(Beginning of DATASET ENTRIES)

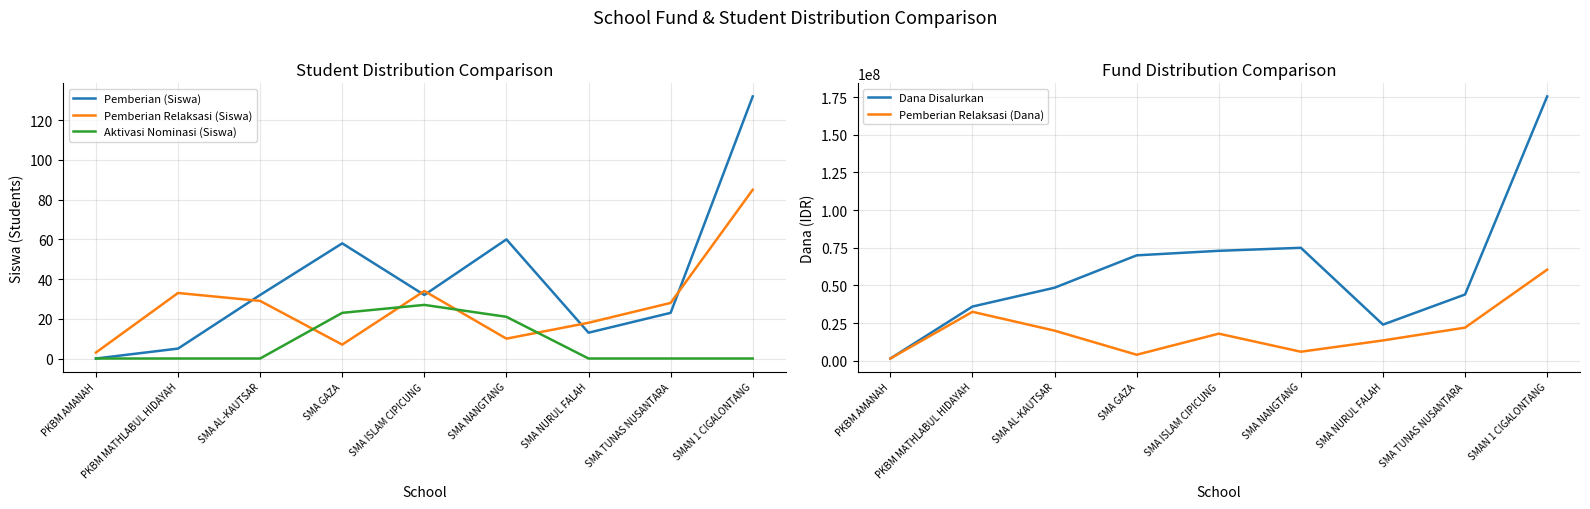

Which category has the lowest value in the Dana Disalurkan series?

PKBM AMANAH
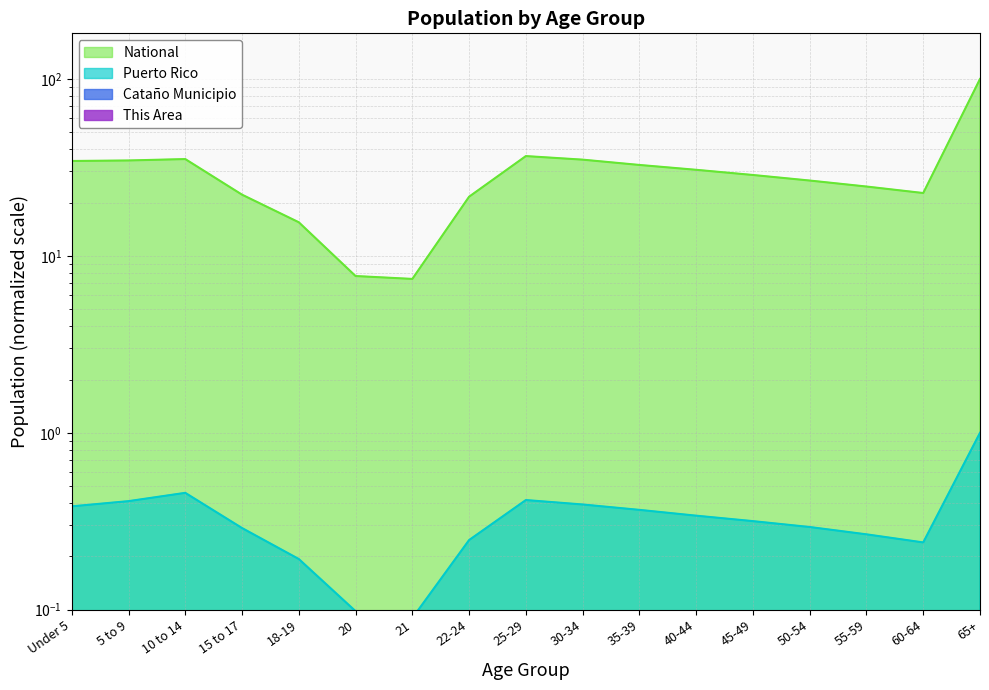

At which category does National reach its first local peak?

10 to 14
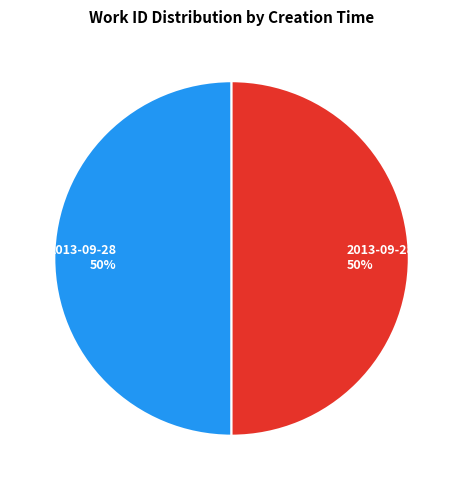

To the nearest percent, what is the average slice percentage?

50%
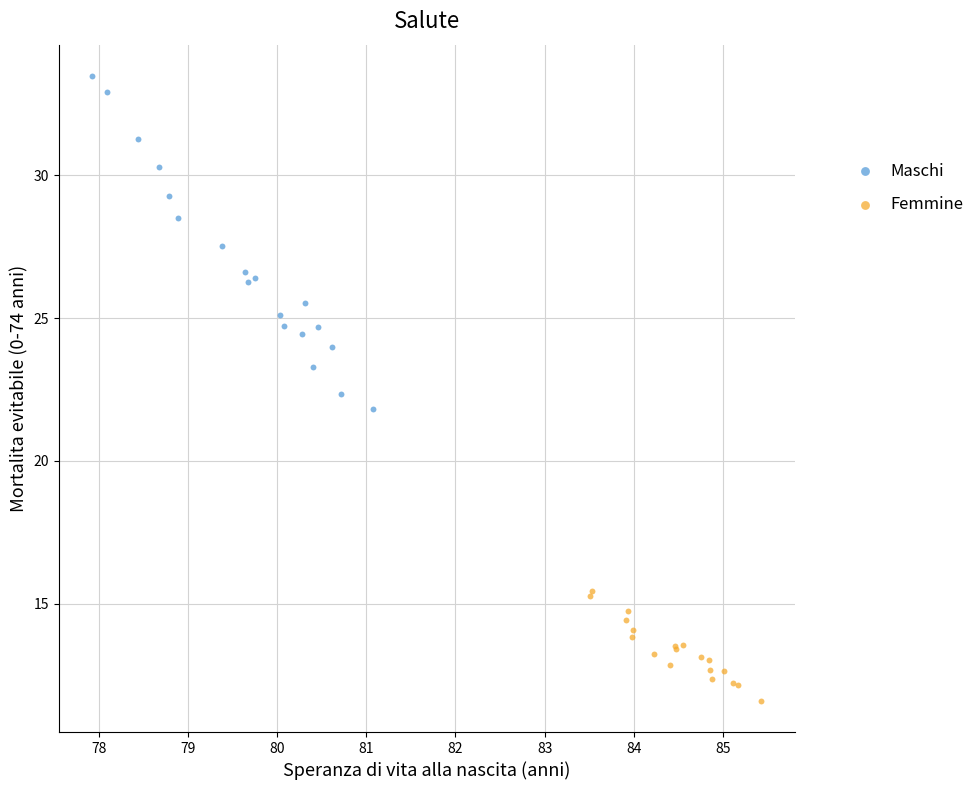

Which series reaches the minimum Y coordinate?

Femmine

(End of DATASET ENTRIES)

» **WORK TO BE COMPLETED**: Please reproduce the entire listing above word for word, leaving out the pictures.

» **WRITTEN SOLUTION**:
Which category has the lowest value in the Dana Disalurkan series?

PKBM AMANAH

At which category does National reach its first local peak?

10 to 14

To the nearest percent, what is the average slice percentage?

50%

Which series reaches the minimum Y coordinate?

Femmine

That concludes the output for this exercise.